Statistics is not simply about numbers but “state craft“. By knowing birth and death rates, and the incidence of disease it is possible to establish probabilities of epidemics, movement of people, and to order the State in a rational manner.

Vital statistics also enable the segmentation and division of populations. We see this all the time in professional sports. The explosion of statistics about batting averages, field goal percentage, or a players historical probability of kicking a goal from a certain angle against a certain team all help coaching staff to know who is performing and who is not.

Divisions in the details

Despite appearances, the use of statistics as political tool for governing a population is not neutral. Historian and philosopher Michel Foucault notes the way vital statistics introduce a power over life or biopolitics. The increased knowledge about nutrition, physiology and sexuality in the 19th century lead to the creation of norms from statistical averages that allowed political strategies to regulate human life. Close-the-Gap-005

Statistical analyses are used in public health to show the distribution of disease and enable interventions in populations. But as Foucault notes, these techniques also allow the identification of lives that are healthy and should be fostered and which lives are not performing and can be neglected.

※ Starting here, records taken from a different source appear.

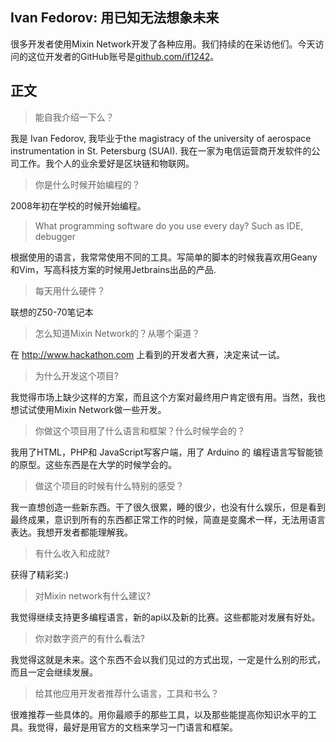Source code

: 
## Ivan Fedorov: 用已知无法想象未来

很多开发者使用Mixin Network开发了各种应用。我们持续的在采访他们。今天访问的这位开发者的GitHub账号是[github.com/if1242](https://github.com/if1242)。



## 正文
> 能自我介绍一下么？
 
我是 Ivan Fedorov, 我毕业于the magistracy of the university of aerospace instrumentation in St. Petersburg (SUAI). 我在一家为电信运营商开发软件的公司工作。我个人的业余爱好是区块链和物联网。
 
> 你是什么时候开始编程的？
 
2008年初在学校的时候开始编程。
 
> What programming software do you use every day? Such as IDE, debugger 
 
根据使用的语言，我常常使用不同的工具。写简单的脚本的时候我喜欢用Geany和Vim，写高科技方案的时候用Jetbrains出品的产品.
 
> 每天用什么硬件？
 
联想的Z50-70笔记本
 
> 怎么知道Mixin Network的？从哪个渠道？
 
在 http://www.hackathon.com 上看到的开发者大赛，决定来试一试。
 
> 为什么开发这个项目?
 
我觉得市场上缺少这样的方案，而且这个方案对最终用户肯定很有用。当然，我也想试试使用Mixin Network做一些开发。
 
> 你做这个项目用了什么语言和框架？什么时候学会的？
 
我用了HTML，PHP和 JavaScript写客户端，用了 Arduino 的 编程语言写智能锁的原型。这些东西是在大学的时候学会的。
 
> 做这个项目的时候有什么特别的感受？
 
我一直想创造一些新东西。干了很久很累，睡的很少，也没有什么娱乐，但是看到最终成果，意识到所有的东西都正常工作的时候，简直是变魔术一样，无法用语言表达。我想开发者都能理解我。
 
> 有什么收入和成就?
 
获得了精彩奖:)
 
> 对Mixin network有什么建议?
 
我觉得继续支持更多编程语言，新的api以及新的比赛。这些都能对发展有好处。
 
> 你对数字资产的有什么看法?
 
我觉得这就是未来。这个东西不会以我们见过的方式出现，一定是什么别的形式，而且一定会继续发展。
 
> 给其他应用开发者推荐什么语言，工具和书么？
 
很难推荐一些具体的。用你最顺手的那些工具，以及那些能提高你知识水平的工具。我觉得，最好是用官方的文档来学习一门语言和框架。
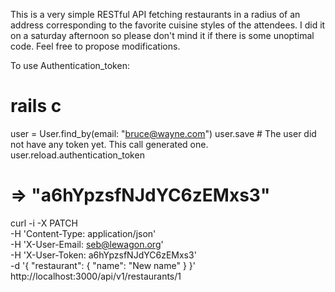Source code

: This is a very simple RESTful API fetching restaurants in a radius of an address corresponding to the favorite cuisine styles of the attendees. I did it on a saturday afternoon so please don't mind it if there is some unoptimal code. Feel free to propose modifications.


To use Authentication_token:

# rails c
user = User.find_by(email: "bruce@wayne.com")
user.save  # The user did not have any token yet. This call generated one.
user.reload.authentication_token
# => "a6hYpzsfNJdYC6zEMxs3"

curl -i -X PATCH                                        \
       -H 'Content-Type: application/json'              \
       -H 'X-User-Email: seb@lewagon.org'               \
       -H 'X-User-Token: a6hYpzsfNJdYC6zEMxs3'          \
       -d '{ "restaurant": { "name": "New name" } }'    \
       http://localhost:3000/api/v1/restaurants/1
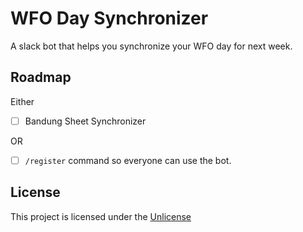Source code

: # WFO Day Synchronizer

A slack bot that helps you synchronize your WFO day for next week.

## Roadmap

Either

- [ ] Bandung Sheet Synchronizer

OR

- [ ] `/register` command so everyone can use the bot.

## License

This project is licensed under the [Unlicense](./LICENSE)
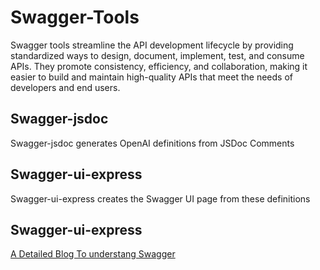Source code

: # Swagger-Tools
<p>Swagger tools streamline the API development lifecycle by providing standardized ways to design, document, implement, test, and consume APIs. They promote consistency, efficiency, and collaboration, making it easier to build and maintain high-quality APIs that meet the needs of developers and end users.</p>

<h2>Swagger-jsdoc</h2>
<p>Swagger-jsdoc generates OpenAI definitions from JSDoc Comments</p>

<h2>Swagger-ui-express</h2>
<p>Swagger-ui-express creates the Swagger UI page from these definitions</p>

<h2>Swagger-ui-express</h2>
<a href="https://dev.to/kabartolo/how-to-document-an-express-api-with-swagger-ui-and-jsdoc-50do" target="_blank">A Detailed Blog To understang Swagger</a>
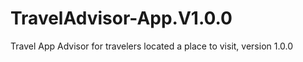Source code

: # TravelAdvisor-App.V1.0.0
 Travel App Advisor for travelers located a place to visit, version 1.0.0

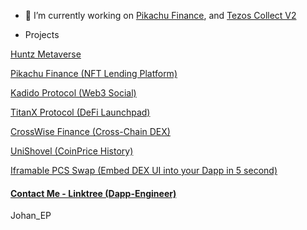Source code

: 
- 🔭 I’m currently working on [Pikachu Finance](https://staging.pikachu.fi), and [Tezos Collect V2](https://tezoscollect.io)

- Projects

[Huntz Metaverse ](https://huntz.xyz)

[Pikachu Finance  (NFT Lending Platform)](https://staging.pikachu.fi)

[Kadido Protocol  (Web3 Social)](https://kadido.com)

[TitanX Protocol  (DeFi Launchpad)](https://titanx.org)

[CrossWise Finance  (Cross-Chain DEX)](https://crosswise.finance)

[UniShovel   (CoinPrice History)](https://github.com/toptal126/UniShovel)

[Iframable PCS Swap  (Embed DEX UI into your Dapp in 5 second)](https://github.com/toptal126/Iframable-Pancakeswap)

#### [Contact Me - Linktree (Dapp-Engineer)](https://linktr.ee/dapp_engineer)


Johan_EP
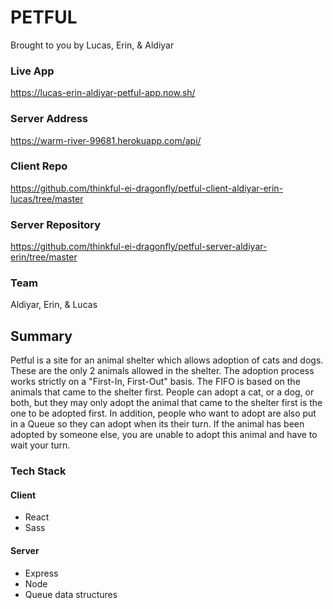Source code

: # PETFUL

Brought to you by Lucas, Erin, & Aldiyar

### Live App

https://lucas-erin-aldiyar-petful-app.now.sh/

### Server Address

https://warm-river-99681.herokuapp.com/api/

### Client Repo

https://github.com/thinkful-ei-dragonfly/petful-client-aldiyar-erin-lucas/tree/master

### Server Repository

https://github.com/thinkful-ei-dragonfly/petful-server-aldiyar-erin/tree/master


### Team

Aldiyar, Erin, & Lucas


## Summary

Petful is a site for an animal shelter which allows adoption of cats and dogs. These are the only 2 animals allowed in the shelter. The adoption process works strictly on a "First-In, First-Out" basis. The FIFO is based on the animals that came to the shelter first. People can adopt a cat, or a dog, or both, but they may only adopt the animal that came to the shelter first is the one to be adopted first. In addition, people who want to adopt are also put in a Queue so they can adopt when its their turn. If the animal has been adopted by someone else, you are unable to adopt this animal and have to wait your turn.

### Tech Stack

#### Client

* React
* Sass

#### Server

* Express
* Node
* Queue data structures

A danger with the celebration of a statistically increasing life expectancy, is that it masks the very real health inequalities faced by many Australians. This is seen in a number of areas:

  • allow for certain health issues to be prioritised (e.g. ageing population), while others marginalised (e.g. health inequalities)
  • enable the allocation of funding towards some research (e.g. Medical Research Future Fund), while moving it away from other areas (e.g. preventive health)
  • suggest a particular financing models for the health system (e.g. co-payment), yet discount others (e.g. progressive taxation).

These are not simply economic decisions, but political and ethical decisions about which lives count. For too long the supposed neutrality of statistics and the assumption of consensus have allowed the political reality of Indigenous health inequalities to be hidden. To close the gap we need to recognise the historical and political processes that have made it and maintain it.